*Task objective*
Set down every entry word for word. Omit the pictures.

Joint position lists
==============================

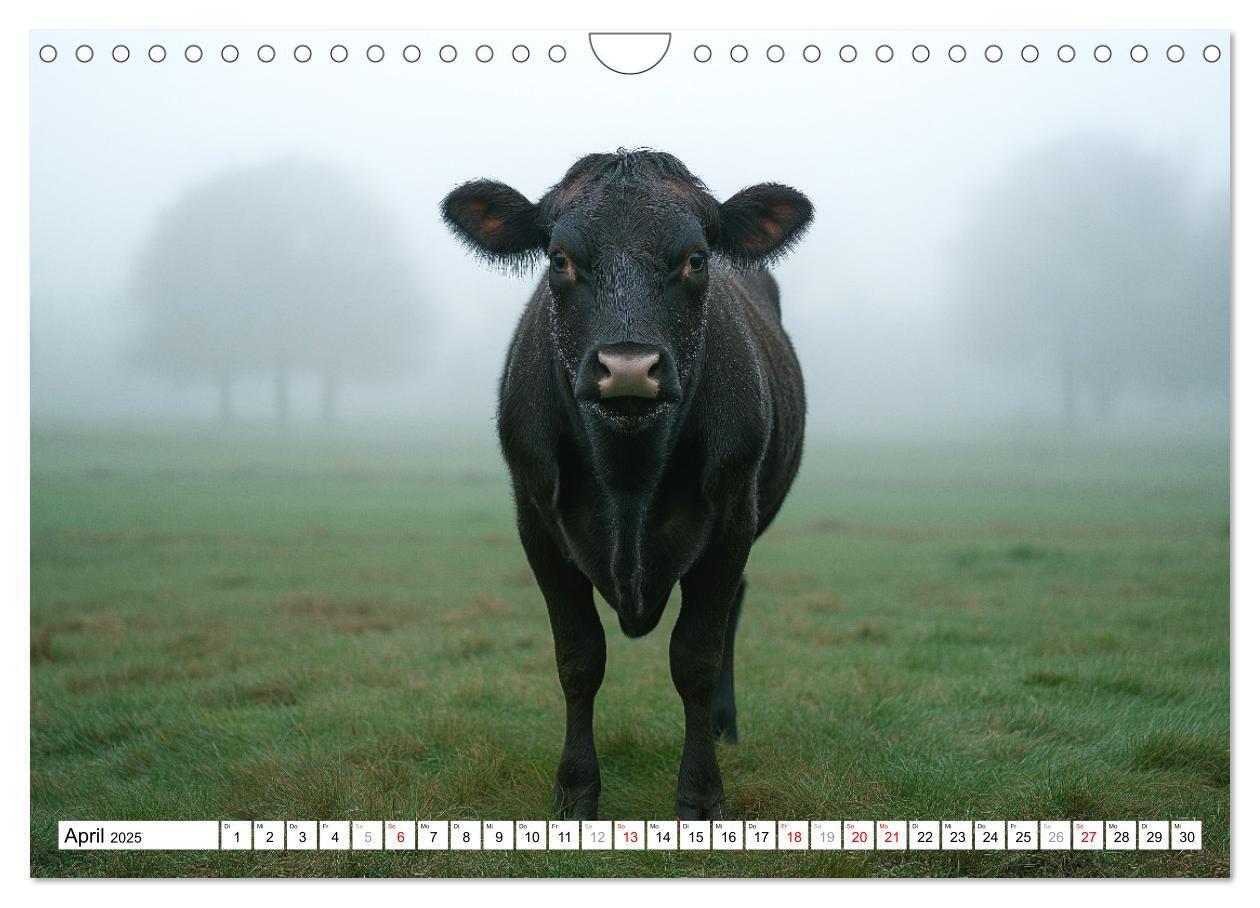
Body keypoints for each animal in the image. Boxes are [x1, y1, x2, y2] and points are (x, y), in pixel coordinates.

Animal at [443, 150, 811, 821]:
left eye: (696, 258)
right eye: (559, 258)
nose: (630, 367)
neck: (628, 475)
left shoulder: (731, 515)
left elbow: (695, 657)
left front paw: (701, 795)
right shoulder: (535, 518)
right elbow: (578, 658)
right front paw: (575, 791)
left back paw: (723, 724)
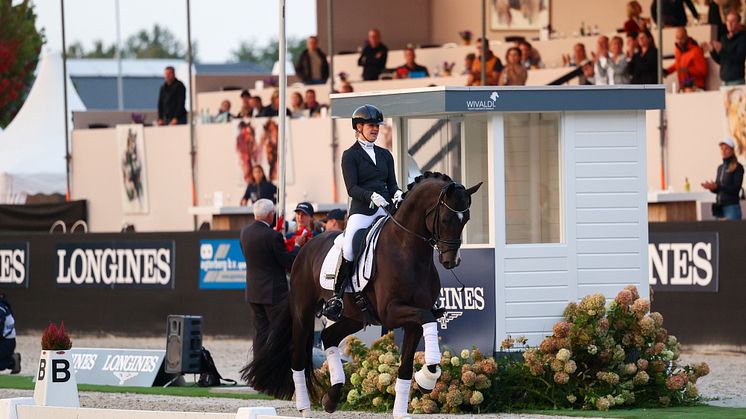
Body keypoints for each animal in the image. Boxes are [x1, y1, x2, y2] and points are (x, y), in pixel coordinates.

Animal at [241, 172, 480, 418]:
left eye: (466, 219)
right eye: (446, 220)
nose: (451, 261)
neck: (408, 251)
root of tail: (306, 246)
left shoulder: (413, 320)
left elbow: (406, 365)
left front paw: (421, 386)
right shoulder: (391, 312)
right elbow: (427, 317)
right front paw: (429, 375)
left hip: (353, 316)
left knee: (329, 337)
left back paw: (332, 397)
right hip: (303, 313)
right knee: (297, 357)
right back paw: (305, 408)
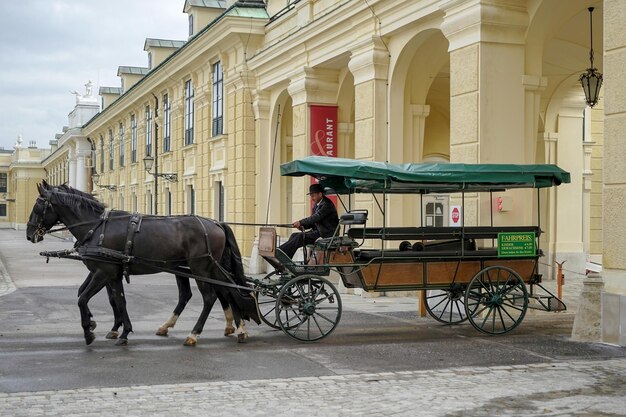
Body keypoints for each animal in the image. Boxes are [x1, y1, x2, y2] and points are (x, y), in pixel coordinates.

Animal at [26, 182, 258, 344]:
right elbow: (117, 301)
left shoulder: (103, 272)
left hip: (200, 268)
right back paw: (239, 329)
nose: (29, 234)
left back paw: (195, 334)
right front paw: (119, 330)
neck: (97, 226)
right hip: (209, 268)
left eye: (37, 206)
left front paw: (89, 330)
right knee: (228, 290)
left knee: (211, 297)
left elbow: (83, 298)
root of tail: (216, 223)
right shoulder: (112, 274)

==============================

*Exercise answer*
Body keypoints for each animal in the image. Boxes are [x1, y1, x2, y2] and points are (x, y), in pixel coordinates.

Animal at [443, 150, 811, 821]:
left eye: (696, 258)
right eye: (559, 258)
nose: (630, 367)
neck: (628, 475)
left shoulder: (731, 515)
left elbow: (695, 657)
left front paw: (701, 795)
right shoulder: (535, 518)
right elbow: (578, 658)
right front paw: (575, 791)
left back paw: (723, 724)
Body keypoints for each animal in the image. Boxes are [x1, y1, x2, y2] and points are (x, y), in pixel coordinates.

Animal at [241, 172, 480, 418]:
left eye: (466, 219)
right eye: (446, 220)
nose: (451, 261)
neck: (408, 251)
root of tail: (306, 246)
left shoulder: (413, 320)
left elbow: (406, 365)
left front paw: (421, 386)
right shoulder: (391, 312)
right elbow: (427, 317)
right front paw: (429, 375)
left hip: (353, 316)
left knee: (329, 337)
left back paw: (332, 397)
right hip: (303, 313)
right knee: (297, 357)
right back paw: (305, 408)
Body keypoints for each animal in the image. Boxes are [x1, y1, x2, y2] and points are (x, y), in pixel coordinates.

Animal at [26, 182, 258, 344]:
right elbow: (117, 301)
left shoulder: (103, 272)
left hip: (200, 268)
right back paw: (239, 329)
nose: (29, 234)
left back paw: (195, 334)
right front paw: (119, 330)
neck: (97, 226)
right hip: (209, 268)
left eye: (37, 206)
left front paw: (89, 330)
right knee: (228, 290)
left knee: (211, 297)
left elbow: (83, 298)
root of tail: (216, 223)
right shoulder: (112, 274)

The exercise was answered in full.